# trapping beaver under ice



## vinny (Dec 16, 2007)

im new at trapping and would like some help and pointers on what sets to use by beaver huts under ice step by steps would be nice. 
also how to tell if the huts are being used

thnaks


----------



## maanjus11 (Nov 17, 2006)

you can usually tell if the hut is active if there is a substantial feed bed near the hut. Be careful when you walk to the hut because active beaver keep the ice thin.

As far as trapping goes, try to position your connibear (that's what I use) to be right in front of the exit from the hut. Cut a 6' or so (depending on the water depth) poles and attach the connibear to it by using the spring holes and do your best to get the trap at the exit.

One other way which I have had success is to do the exact same thing, but don't position the trap at the exit. Try to put the trap where you think there runway is, but just underneath the ice. Before you submerge the trap put a whole bunch of popal brush around it, try your best to make it hard for them to get at it and have to get close to the trigger. This also camo's your trap pretty good, and the beaver love the popal brush. Chances are they will get to close to the trigger and get caught. Believe it or not I have had really good success with that set.


----------



## vinny (Dec 16, 2007)

thanks for the info ill try it
any one else have any input


----------



## huntinhick (Jan 7, 2008)

maanjus11 said:


> you can usually tell if the hut is active if there is a substantial feed bed near the hut. Be careful when you walk to the hut because active beaver keep the ice thin.
> 
> not always true the easyest way is to look at the hut 2-3 days after a snow the top will have no snow because of the brething will melt the snow on top.. :strapped: :sniper:


----------



## hunt4P&amp;Y (Sep 23, 2004)

Not when it's -20!


----------

※

● **Short exercise a**:
Write out the rows from the line with "collector number: 14537" to the line with "collectors: R. A. White & T. Lucansky", including both of those lines.
The forum thread above and the rows that come next are unrelated material.

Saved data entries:
※

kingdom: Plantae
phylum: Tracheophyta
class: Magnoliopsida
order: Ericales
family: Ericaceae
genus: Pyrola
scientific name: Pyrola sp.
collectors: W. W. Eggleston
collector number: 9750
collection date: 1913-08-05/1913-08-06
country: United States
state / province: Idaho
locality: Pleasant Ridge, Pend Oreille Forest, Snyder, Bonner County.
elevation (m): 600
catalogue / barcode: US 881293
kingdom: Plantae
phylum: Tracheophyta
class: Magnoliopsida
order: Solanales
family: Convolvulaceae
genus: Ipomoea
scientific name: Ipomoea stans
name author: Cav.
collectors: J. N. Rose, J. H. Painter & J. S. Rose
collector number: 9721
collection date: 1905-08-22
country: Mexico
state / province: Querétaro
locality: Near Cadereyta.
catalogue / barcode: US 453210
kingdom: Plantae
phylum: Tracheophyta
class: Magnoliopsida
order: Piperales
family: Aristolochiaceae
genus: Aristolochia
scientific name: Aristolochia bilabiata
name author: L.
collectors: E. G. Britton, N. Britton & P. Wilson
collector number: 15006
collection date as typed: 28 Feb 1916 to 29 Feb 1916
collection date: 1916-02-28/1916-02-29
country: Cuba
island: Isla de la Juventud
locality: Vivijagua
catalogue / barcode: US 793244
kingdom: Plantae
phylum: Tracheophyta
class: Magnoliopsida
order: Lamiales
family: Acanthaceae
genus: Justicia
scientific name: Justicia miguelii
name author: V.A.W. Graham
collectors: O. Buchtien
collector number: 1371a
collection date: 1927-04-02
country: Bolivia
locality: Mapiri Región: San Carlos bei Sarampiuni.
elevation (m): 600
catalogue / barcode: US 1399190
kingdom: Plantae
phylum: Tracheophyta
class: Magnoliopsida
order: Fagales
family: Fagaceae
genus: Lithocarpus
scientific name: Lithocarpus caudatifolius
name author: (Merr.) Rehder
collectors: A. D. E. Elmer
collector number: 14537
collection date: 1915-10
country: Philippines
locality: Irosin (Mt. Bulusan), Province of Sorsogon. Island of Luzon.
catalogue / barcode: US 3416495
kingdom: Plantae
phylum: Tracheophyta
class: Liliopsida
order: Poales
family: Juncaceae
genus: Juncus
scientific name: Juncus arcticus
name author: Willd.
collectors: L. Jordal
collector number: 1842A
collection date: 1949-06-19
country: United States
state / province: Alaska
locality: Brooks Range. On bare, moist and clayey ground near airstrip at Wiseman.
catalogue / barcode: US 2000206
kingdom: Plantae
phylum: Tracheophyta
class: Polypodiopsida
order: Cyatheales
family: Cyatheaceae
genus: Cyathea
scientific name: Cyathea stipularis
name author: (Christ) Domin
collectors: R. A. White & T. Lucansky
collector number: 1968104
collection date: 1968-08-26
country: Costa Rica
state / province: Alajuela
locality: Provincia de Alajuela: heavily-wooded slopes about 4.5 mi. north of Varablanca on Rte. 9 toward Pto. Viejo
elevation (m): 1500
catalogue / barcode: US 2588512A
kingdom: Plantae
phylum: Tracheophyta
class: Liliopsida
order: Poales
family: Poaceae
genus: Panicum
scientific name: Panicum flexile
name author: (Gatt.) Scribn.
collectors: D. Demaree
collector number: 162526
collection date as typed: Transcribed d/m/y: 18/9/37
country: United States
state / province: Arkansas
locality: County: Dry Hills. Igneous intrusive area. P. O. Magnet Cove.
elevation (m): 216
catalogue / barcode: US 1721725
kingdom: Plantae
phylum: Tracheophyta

※

● **Short exercise b**:
List, in order, the date shown beside each poster's name in the headings of the beaver-trapping thread.

● **Reply a**:
collector number: 14537
collection date: 1915-10
country: Philippines
locality: Irosin (Mt. Bulusan), Province of Sorsogon. Island of Luzon.
catalogue / barcode: US 3416495
kingdom: Plantae
phylum: Tracheophyta
class: Liliopsida
order: Poales
family: Juncaceae
genus: Juncus
scientific name: Juncus arcticus
name author: Willd.
collectors: L. Jordal
collector number: 1842A
collection date: 1949-06-19
country: United States
state / province: Alaska
locality: Brooks Range. On bare, moist and clayey ground near airstrip at Wiseman.
catalogue / barcode: US 2000206
kingdom: Plantae
phylum: Tracheophyta
class: Polypodiopsida
order: Cyatheales
family: Cyatheaceae
genus: Cyathea
scientific name: Cyathea stipularis
name author: (Christ) Domin
collectors: R. A. White & T. Lucansky

● **Reply b**:
Dec 16, 2007; Nov 17, 2006; Dec 16, 2007; Jan 7, 2008; Sep 23, 2004